PROBLEM: Begin at the top of the records and copy each line exactly. The line containing "A Python automated" is the last one to include.

BEGIN DATA UNDER STUDY

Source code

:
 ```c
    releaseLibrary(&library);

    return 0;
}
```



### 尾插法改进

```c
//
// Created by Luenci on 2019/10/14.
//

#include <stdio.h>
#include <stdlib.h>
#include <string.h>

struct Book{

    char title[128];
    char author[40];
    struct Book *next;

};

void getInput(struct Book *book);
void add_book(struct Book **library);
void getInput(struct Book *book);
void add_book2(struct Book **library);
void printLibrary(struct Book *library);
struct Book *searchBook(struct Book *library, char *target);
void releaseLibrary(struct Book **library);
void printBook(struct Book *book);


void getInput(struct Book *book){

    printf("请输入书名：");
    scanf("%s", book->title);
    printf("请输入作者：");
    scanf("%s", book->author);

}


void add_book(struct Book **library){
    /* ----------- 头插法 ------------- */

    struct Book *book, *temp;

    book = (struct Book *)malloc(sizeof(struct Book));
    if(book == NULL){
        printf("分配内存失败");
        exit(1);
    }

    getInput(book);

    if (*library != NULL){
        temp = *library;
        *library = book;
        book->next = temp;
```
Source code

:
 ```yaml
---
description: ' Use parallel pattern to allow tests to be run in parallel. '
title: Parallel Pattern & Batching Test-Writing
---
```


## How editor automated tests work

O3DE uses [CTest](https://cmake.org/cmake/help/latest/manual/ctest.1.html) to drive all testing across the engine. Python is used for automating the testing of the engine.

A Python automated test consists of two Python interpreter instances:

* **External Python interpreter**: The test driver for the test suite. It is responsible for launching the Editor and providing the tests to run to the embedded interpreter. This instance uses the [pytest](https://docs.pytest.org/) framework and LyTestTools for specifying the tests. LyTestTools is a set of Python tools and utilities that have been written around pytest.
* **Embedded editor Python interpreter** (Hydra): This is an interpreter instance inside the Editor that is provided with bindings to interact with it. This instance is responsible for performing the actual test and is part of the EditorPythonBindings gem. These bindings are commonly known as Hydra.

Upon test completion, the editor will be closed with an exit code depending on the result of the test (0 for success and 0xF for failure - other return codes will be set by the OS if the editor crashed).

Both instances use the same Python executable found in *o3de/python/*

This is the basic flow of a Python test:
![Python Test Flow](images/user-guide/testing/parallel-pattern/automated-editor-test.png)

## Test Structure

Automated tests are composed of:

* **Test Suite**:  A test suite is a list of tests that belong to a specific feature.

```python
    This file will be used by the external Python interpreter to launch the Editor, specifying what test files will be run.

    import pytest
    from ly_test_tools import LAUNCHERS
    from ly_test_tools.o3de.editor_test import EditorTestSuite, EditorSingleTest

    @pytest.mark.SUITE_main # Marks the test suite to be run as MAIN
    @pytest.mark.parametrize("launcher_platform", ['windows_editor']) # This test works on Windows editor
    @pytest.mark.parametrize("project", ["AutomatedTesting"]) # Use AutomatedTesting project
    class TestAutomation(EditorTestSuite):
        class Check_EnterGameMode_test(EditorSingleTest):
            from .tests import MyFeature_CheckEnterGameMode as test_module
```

END DATA UNDER STUDY

EXERCISE RESPONSE:
Source code

:
 ```c
    releaseLibrary(&library);

    return 0;
}
```



### 尾插法改进

```c
//
// Created by Luenci on 2019/10/14.
//

#include <stdio.h>
#include <stdlib.h>
#include <string.h>

struct Book{

    char title[128];
    char author[40];
    struct Book *next;

};

void getInput(struct Book *book);
void add_book(struct Book **library);
void getInput(struct Book *book);
void add_book2(struct Book **library);
void printLibrary(struct Book *library);
struct Book *searchBook(struct Book *library, char *target);
void releaseLibrary(struct Book **library);
void printBook(struct Book *book);


void getInput(struct Book *book){

    printf("请输入书名：");
    scanf("%s", book->title);
    printf("请输入作者：");
    scanf("%s", book->author);

}


void add_book(struct Book **library){
    /* ----------- 头插法 ------------- */

    struct Book *book, *temp;

    book = (struct Book *)malloc(sizeof(struct Book));
    if(book == NULL){
        printf("分配内存失败");
        exit(1);
    }

    getInput(book);

    if (*library != NULL){
        temp = *library;
        *library = book;
        book->next = temp;
```
Source code

:
 ```yaml
---
description: ' Use parallel pattern to allow tests to be run in parallel. '
title: Parallel Pattern & Batching Test-Writing
---
```


## How editor automated tests work

O3DE uses [CTest](https://cmake.org/cmake/help/latest/manual/ctest.1.html) to drive all testing across the engine. Python is used for automating the testing of the engine.

A Python automated test consists of two Python interpreter instances:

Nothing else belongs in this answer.